_Set task A_:
Please reproduce, word for word, the part of the Cranesville history passage that opens with the words containing "Kirk Douglas's father, Harry" and closes with "the Morris family.".
_Set task B_:
In the Cranesville history passage, what basis is given for the claim that Mrs. Bennett must have liked cats?

_Passage given_:

+ + + +

The Temple cemetery was established in 1885.
Kirk Douglas's father, Harry Demski, is among those buried in
Congregation Sons of Israel Cemetery on Cranes Hollow Road, a half mile north
of Route 5. That cemetery dates from 1892.
The restaurant on old Route 5 in Cranesville is now a popular spot called
Valentino's. A generation ago, the restaurant was known as The Tower Inn and
it was one of the area's first places for fine dining, where doctors, lawyers and
politicians frequently broke bread. Marion Bennett ran The Tower in the one time
summer home of the Morris family.
Mrs. Bennett must have liked cats. Historian Donlon says that "feline
companionship" was "practically inescapable" at the restaurant during the
Bennett era.
In 1871, the Cranesville Reformed Church was founded. According to a
history compiled by church member Bruce Knudsen, the church building was "for
the most part complete prior to the official organization date of June 25" of that year.

+ + + +

_Supplied information_:
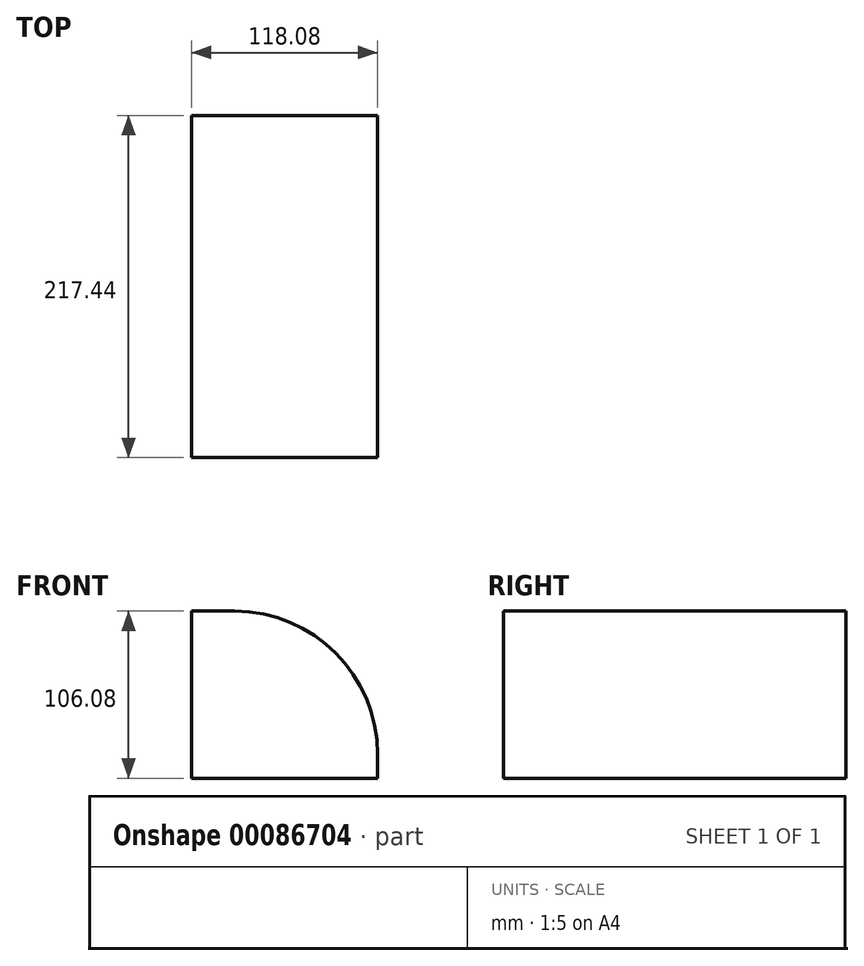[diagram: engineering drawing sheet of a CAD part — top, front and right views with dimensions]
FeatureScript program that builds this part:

+ + + +

_Solution A_:
Kirk Douglas's father, Harry Demski, is among those buried in
Congregation Sons of Israel Cemetery on Cranes Hollow Road, a half mile north
of Route 5. That cemetery dates from 1892.
The restaurant on old Route 5 in Cranesville is now a popular spot called
Valentino's. A generation ago, the restaurant was known as The Tower Inn and
it was one of the area's first places for fine dining, where doctors, lawyers and
politicians frequently broke bread. Marion Bennett ran The Tower in the one time
summer home of the Morris family.

_Solution B_:
Historian Donlon says that "feline companionship" was "practically inescapable" at the restaurant during the Bennett era.